Quasi un ettaro e mezzo di vigna, collocati nel cru più prestigioso di Verduno, piante di 45 anni, allevate tra i 250 e i 310 metri slm. Naso di mora di gelso rossa, tocchi di incenso, alloro, una bella traccia floreale, di gardenia in chiusura. Bocca con tannini iodati, finale di persistenza e di magnetico equilibrio.

Azelia Barolo Docg San Rocco 2018

Da piante di 65 anni, un vino di grande potenza ma anche succosità e tipicità varietale, un vero monumento al terroir di Serralunga. Ribes nero al naso, sferzate di eucalipto, poi sfumature di rabarbaro. Palato di densità e tensione, con tannini sapidi e finale con ritorno balsamico e lunghissima persistenza.

Elvio Cogno Barolo DOCG Ravera 2018

Dal rinomato cru di Novello, con esposizione sud, un Barolo strepitoso, proveniente da una delle casate storiche della tipologia. Naso con note di pesca gialla e caco, poi officinale di alloro, chiuso da sfumature di pepe bianco.

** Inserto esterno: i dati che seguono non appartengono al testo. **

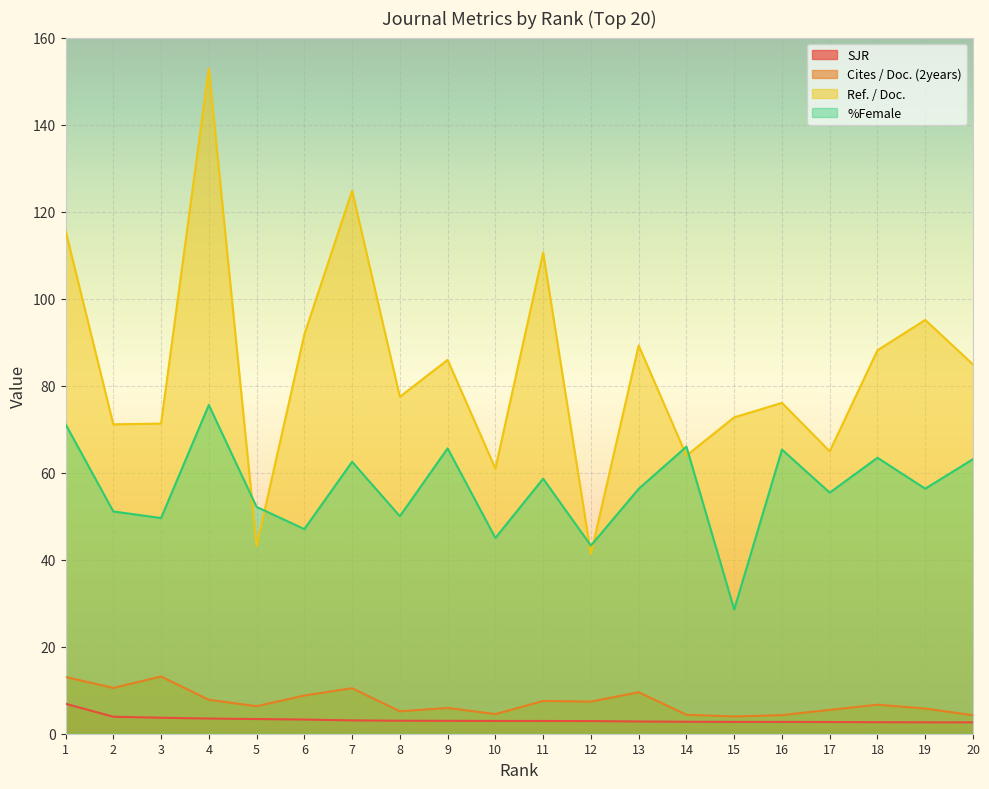

Which label corresponds to the largest value in the chart?

4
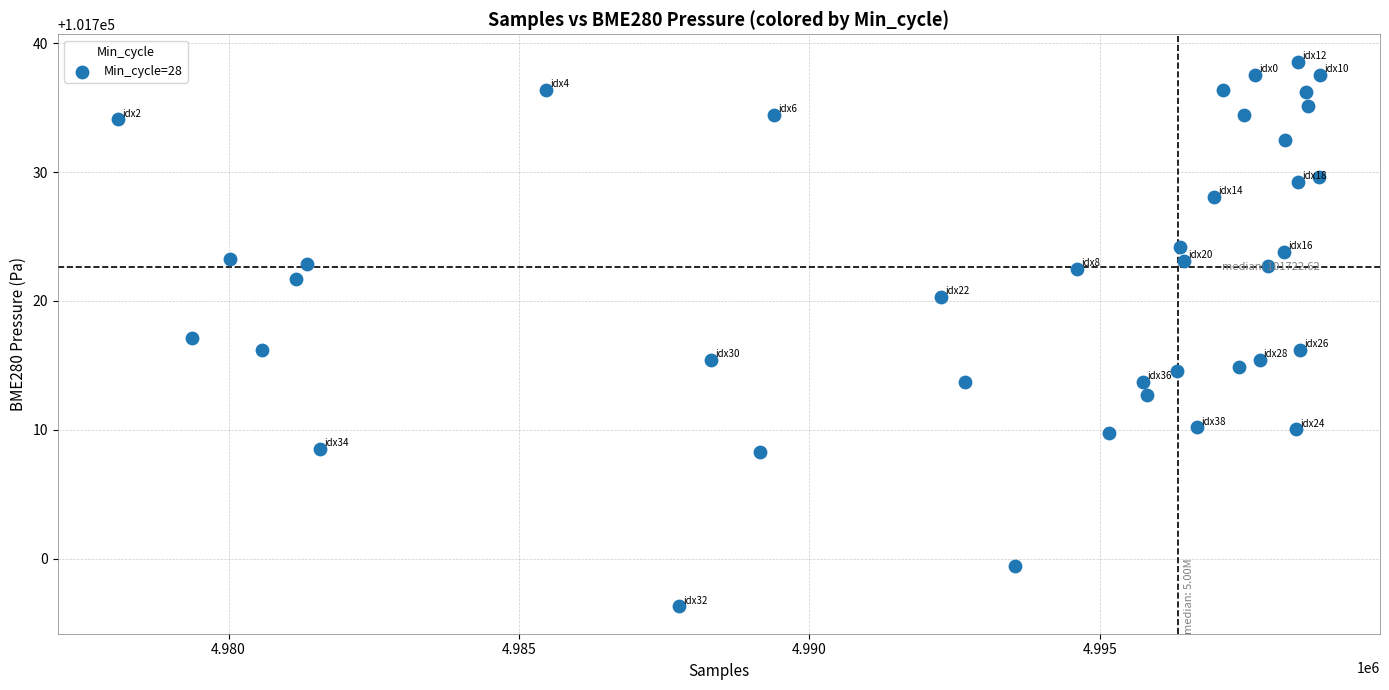

What is the range of Y values (max minus min)?

42.3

Palato con sensazioni di arancia rossa e melagrana, molto salino e nitido, con ritorno della frutta gialla.

Roberto Voerzio Barolo Docg Cerequio 2018

Una delle bottiglie-simbolo della cantina e in generale delle Langhe, un monumento al territorio di La Morra da un cru mitologico. Grande pulizia di fattura: naso di ribes rosso, con tocchi di peonia, alloro e anice stellato. La bocca ha densità, eleganza e tensione, con tannini salmastri e grande persistenza.